Латышеву стало невыносимо в тишине и одиночестве. Он заставил себя сесть за вчерашние непроверенные тетради. Просмотрел первую, нашёл работу над ошибками, сосредоточился, подчеркнул два исправления, добавил запятую, подумал и почему-то поставил пятёрку. Так же снисходительно подошёл и к оставшимся ребячьим работам. Когда была закрыта последняя тетрадь, Олег Васильевич откинулся на спинку стула, облегчённо выдохнул и расслабился. От осознания принятого решения ему стало очень легко на душе.

Он достал с полки шкафа новый свитер, рубаху и джинсы. Переодевшись, положил в карман куртки паспорт, деньги, надел на голову кепку, обулся и вышел из квартиры. Замкнув дверь, торопливо застучал каблуками вниз по лестнице. Сел в автобус, доехал до железнодорожного вокзала и купил билет. Два часа просидел в зале ожидания, затем вышел к объявленной платформе, нашёл свой состав, свой вагон, свое место. Когда поезд мягко тронулся, уткнулся взглядом в плывущий пейзаж за окном и сидел так, пока окончательно не стемнело. Потом расстелил постель и взобрался на полку. Думал, что не будет спать всю ночь, но под укачивающее движение вагона и гипнотически-равномерный стук колёс, вскоре глубоко и спокойно заснул.

Около одиннадцати часов утра Олег Васильевич сошёл на станции нужного ему города, несколько остановок ехал на автобусе, и дальше уверенно шёл пешком. Одна из старых безликих пятиэтажек оказалась конечной точкой его пути. Латышев, раздумывая, несколько раз обошёл вокруг этого дома, после чего поднялся на последний этаж третьего подъезда. Нажал кнопку звонка самой скромной двери на площадке. Заметно волновался в ожидании. Ему никто не открыл. Он позвонил ещё. Немного подождав, медленно спустился вниз, вышел из подъезда и сел поблизости на скамейку.

Он думал, как ему быть дальше. Так, в раздумье и неопределённости Олег Васильевич просидел довольно долго, не замечая течения времени.

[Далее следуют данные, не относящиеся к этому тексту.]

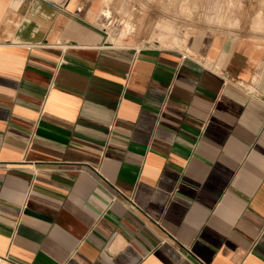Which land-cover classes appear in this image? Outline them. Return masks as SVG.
Returning a JSON list of instances; mask_svg holds the SVG:
<instances>
[{"label": "crops", "instance_id": "obj_1", "mask_svg": "<svg viewBox=\"0 0 264 264\" xmlns=\"http://www.w3.org/2000/svg\"><path fill=\"white\" fill-rule=\"evenodd\" d=\"M80 8L0 0V264H264V41L118 48Z\"/></svg>", "mask_w": 264, "mask_h": 264}, {"label": "rangeland", "instance_id": "obj_2", "mask_svg": "<svg viewBox=\"0 0 264 264\" xmlns=\"http://www.w3.org/2000/svg\"><path fill=\"white\" fill-rule=\"evenodd\" d=\"M107 45L196 51L211 34L264 41V0H73ZM92 26V27H93Z\"/></svg>", "mask_w": 264, "mask_h": 264}]
</instances>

Проходившие мимо люди, жильцы дома или случайные прохожие, заставляли напряжённо-задумчивого Латышева немного нервно реагировать на появление каждого из них.

И вот, когда он уже устал ждать, из-за угла соседней пятиэтажки появилась молодая женщина, ведущая за руку ребёнка – мальчика лет шести. Они неторопливо шли к подъезду, напротив входа в который, у старого тополя с опадающей листвой, сидел на скамейке одинокий мужчина. Женщина не сразу заметила этого человека. Проходя мимо, она взглянула на него и отвернулась, но затем что-то заставило её обернуться ещё раз. Она вдруг остановилась, пошатнувшись, и застыла на месте. Мальчик удивленно посмотрел на мать.

Олег Васильевич встал со скамейки, и как-то странно ссутулившись, подошёл к женщине с ребёнком. Она побледнела, но не сказала ни слова.

Латышев присел перед мальчиком, доверчиво сиявшим на него чистым синим взглядом, и взял в свою ладонь маленькую теплую ручку.

Словно невидимые путы вдруг опали с его души, и это внутреннее освобождение прошло по телу горячей волной. Глаза Олега Васильевича начали колоть влажные иголочки, он отвёл взгляд и поднялся перед совершенно растерянной матерью.

– Лена… – сказал он изменившим, дрогнувшим голосом. – Я приехал знакомиться со своим сыном…

Пограничное состояние

– Нам нужно поговорить, – осторожно сказала она, когда поздно вечером, покончив с дневными заботами, они удобно устроились на диване.

В подчёркнуто спокойной интонации её голоса он почувствовал искорку серьёзности предстоящего разговора. Это было некстати. Серьёзные разговоры вообще некстати, потому что они приносят проблемы, которые заставляют думать, давать обещания и принимать решения. После душного летнего дня хотелось просто расслабиться у экрана телевизора. Он умоляюще посмотрел на неё. Она поняла его немую просьбу, но намерения своего не изменила.